# Shaving rash ingrown hairs



## THE LONESOME BOATMAN (Jan 20, 2010)

I get this pretty bad on my neck, everywhere else is fine, i know about shaving with the way the hair grows etc and i shave just after i come out the shower so all the hairs are loose, any cream or anything to get rid of it??


----------



## Críostóir (Dec 12, 2009)

after shaving wash with cold water and then moisturise immediately after. Thats what I do never get shaving rash


----------



## stevens (Feb 1, 2010)

i havent shaved in years as i always get irratated from it.always a number nothing on my clippers.saves there ever being any ingrown hairs and no rash.


----------



## bassmonster (Aug 29, 2009)

I used to get really bad rash with anything that had menthol in it as i have sensitive skin...

I use "simple face wash"...give it a try may help..does me wonders...

http://www.superdrug.com/Skin-Care/Simple-Face-Wash-50ML/invt/384526


----------



## BLUTOS (Mar 5, 2005)

use a shaving brush and ensure the beardy bit your gonna shave is softened and standing away from the skin.


----------



## DB (Oct 31, 2003)

stevens said:


> i havent shaved in years as i always get irratated from it.always a number nothing on my clippers.saves there ever being any ingrown hairs and no rash.


Same with me mate! I'm a delicate lil flower


----------



## Seyyed-Merat (Sep 1, 2007)

stevens said:


> i havent shaved in years as i always get irratated from it.always a number nothing on my clippers.saves there ever being any ingrown hairs and no rash.

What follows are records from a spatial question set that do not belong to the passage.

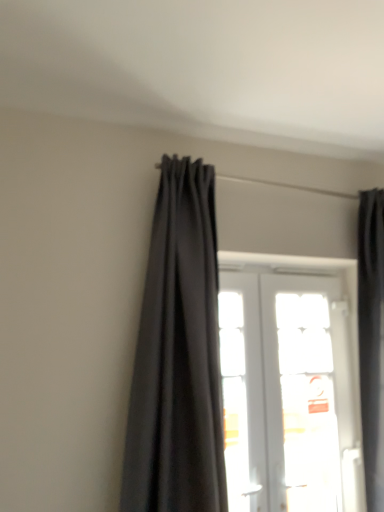
What do you see at coordinates (178, 356) in the screenshot? The image size is (384, 512). I see `dark gray fabric curtain at center` at bounding box center [178, 356].

You are a GUI agent. You are given a task and a screenshot of the screen. Output one action in this format:
    pyautogui.click(x=<x>, y=<y>)
    Task: Click on the dark gray fabric curtain at center
    Image resolution: width=384 pixels, height=512 pixels.
    Given the screenshot: What is the action you would take?
    pyautogui.click(x=178, y=356)

What is the approximate width of dark gray fabric curtain at center?

dark gray fabric curtain at center is 13.42 inches in width.

The height and width of the screenshot is (512, 384). Identify the location of white glossy door at center. (284, 390).

What do you see at coordinates (284, 390) in the screenshot? The width and height of the screenshot is (384, 512). I see `white glossy door at center` at bounding box center [284, 390].

Measure the distance between white glossy door at center and camera.

They are 1.67 meters apart.

Where is `dark gray fabric curtain at center`? dark gray fabric curtain at center is located at coordinates (178, 356).

Is white glossy door at center at the right side of dark gray fabric curtain at center?

Indeed, white glossy door at center is positioned on the right side of dark gray fabric curtain at center.

Is white glossy door at center further to the viewer compared to dark gray fabric curtain at center?

That is True.

Does point (295, 326) come farther from viewer compared to point (186, 231)?

Yes, it is behind point (186, 231).

From the image's perspective, does white glossy door at center appear higher than dark gray fabric curtain at center?

Incorrect, from the image's perspective, white glossy door at center is lower than dark gray fabric curtain at center.

From a real-world perspective, which object rests below the other?

white glossy door at center is physically lower.

Considering the sizes of objects white glossy door at center and dark gray fabric curtain at center in the image provided, who is wider, white glossy door at center or dark gray fabric curtain at center?

Wider between the two is dark gray fabric curtain at center.

Which of these two, white glossy door at center or dark gray fabric curtain at center, stands shorter?

With less height is white glossy door at center.

Considering the relative sizes of white glossy door at center and dark gray fabric curtain at center in the image provided, is white glossy door at center smaller than dark gray fabric curtain at center?

Indeed, white glossy door at center has a smaller size compared to dark gray fabric curtain at center.

Is white glossy door at center not inside dark gray fabric curtain at center?

white glossy door at center is positioned outside dark gray fabric curtain at center.

Are white glossy door at center and dark gray fabric curtain at center far apart?

They are positioned close to each other.

In the scene shown: Is dark gray fabric curtain at center at the back of white glossy door at center?

No, white glossy door at center is not facing away from dark gray fabric curtain at center.

Can you tell me how much white glossy door at center and dark gray fabric curtain at center differ in facing direction?

There is a 0.598-degree angle between the facing directions of white glossy door at center and dark gray fabric curtain at center.

How distant is white glossy door at center from dark gray fabric curtain at center?

white glossy door at center is 56.12 centimeters away from dark gray fabric curtain at center.

This screenshot has width=384, height=512. In order to click on curtain on the left of the white glossy door at center in this screenshot , I will do `click(178, 356)`.

Consider the image. Considering the positions of objects dark gray fabric curtain at center and white glossy door at center in the image provided, who is more to the left, dark gray fabric curtain at center or white glossy door at center?

dark gray fabric curtain at center is more to the left.

Is dark gray fabric curtain at center closer to the viewer compared to white glossy door at center?

Yes.

Is point (168, 189) positioned before point (317, 436)?

Yes, point (168, 189) is closer to viewer.

From the image's perspective, is dark gray fabric curtain at center on top of white glossy door at center?

Yes, from the image's perspective, dark gray fabric curtain at center is above white glossy door at center.

From a real-world perspective, is dark gray fabric curtain at center positioned above or below white glossy door at center?

dark gray fabric curtain at center is situated higher than white glossy door at center in the real world.

Looking at their sizes, would you say dark gray fabric curtain at center is wider or thinner than white glossy door at center?

Clearly, dark gray fabric curtain at center has more width compared to white glossy door at center.

Between dark gray fabric curtain at center and white glossy door at center, which one has less height?

Standing shorter between the two is white glossy door at center.

Is dark gray fabric curtain at center bigger or smaller than white glossy door at center?

dark gray fabric curtain at center is bigger than white glossy door at center.

Is white glossy door at center inside dark gray fabric curtain at center?

Definitely not — white glossy door at center is not inside dark gray fabric curtain at center.

Is dark gray fabric curtain at center not near white glossy door at center?

That's not correct — dark gray fabric curtain at center is a little close to white glossy door at center.

Is dark gray fabric curtain at center facing away from white glossy door at center?

dark gray fabric curtain at center does not have its back to white glossy door at center.

Can you tell me how much dark gray fabric curtain at center and white glossy door at center differ in facing direction?

dark gray fabric curtain at center and white glossy door at center are facing 0.598 degrees away from each other.

How distant is dark gray fabric curtain at center from white glossy door at center?

dark gray fabric curtain at center is 22.09 inches from white glossy door at center.

I want to click on door that is below the dark gray fabric curtain at center (from the image's perspective), so click(x=284, y=390).

The width and height of the screenshot is (384, 512). There is a white glossy door at center. What are the coordinates of `curtain above it (from a real-world perspective)` in the screenshot? It's located at (178, 356).

Identify the location of door located behind the dark gray fabric curtain at center. (284, 390).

Need to start doing this, I dont get ingrown hairs but my face does get irritated alot from razors, always end up frickin bleeding no matter what:cursing:


----------



## MissBC (Apr 29, 2008)

DB said:


> Same with me mate! *I'm a delicate lil flower*


like f**k you are not with an ass that stinks like yours.... there is nothing delicate about it.


----------



## DB (Oct 31, 2003)

Merat said:


> Need to start doing this, I dont get ingrown hairs but my face does get irritated alot from razors, always end up frickin bleeding no matter what:cursing:


You dirty lil arab you get shaving rashes on your eyelids u lil wolverine like mofo 

on a serious, u need to mosturise ratty, will make all the difference and when you're my age, u'll still be a babyfaced assassin just like me 

PMSL


----------



## MissBC (Apr 29, 2008)

tend skin is really good for shaving rash/ingrown hairs etc

http://www.mankind.co.uk/Tend-Skin-In-Growing-Hair-Solution-118ml-PRODTSPS1/


----------



## scobielad (Feb 27, 2010)

Mate...listen. If you are able and willing....grow a beard. Trust me. This will give the follicles time to go wild and will help you out in the long run. I only shave when I have to for work and the rest of the time on my off days and leave...let it grow. Each day though I still rub in some moisturiser (any stuff...I know, big bufty) but it helps tame the hair and keeps it smooth for when you need to shave.

Every time I shave after growing a beard...I get the best, smoothest shave in the world.

Alternative....paste your stubbly face with tar...oooo aaarrr.


----------



## Seyyed-Merat (Sep 1, 2007)

DB said:


> You dirty lil *Persian* you get shaving rashes on your eyelids u lil wolverine like mofo
> 
> on a serious, u need to mosturise ratty, will make all the difference and when you're my age, u'll still be a babyfaced assassin just like me
> 
> PMSL


Sorry had to correct u there mate  LOL!

haha wolverine, think im gunna take that as a compliment:lol:

Mosturise eh, might have to give that a go, loool babyfaced assasin, with that bald head of urs, u deff look like a newborn baby thats for sure:whistling::laugh:


----------



## Brawn (Jun 9, 2010)

Why is it you can shave your chest, arm pits, legs, bollox, around your man meat and even your A hole but as soon as you try to shave your neck..... sore as, bumps after a few days then in growing hairs and spots.

I don't get it. lol


----------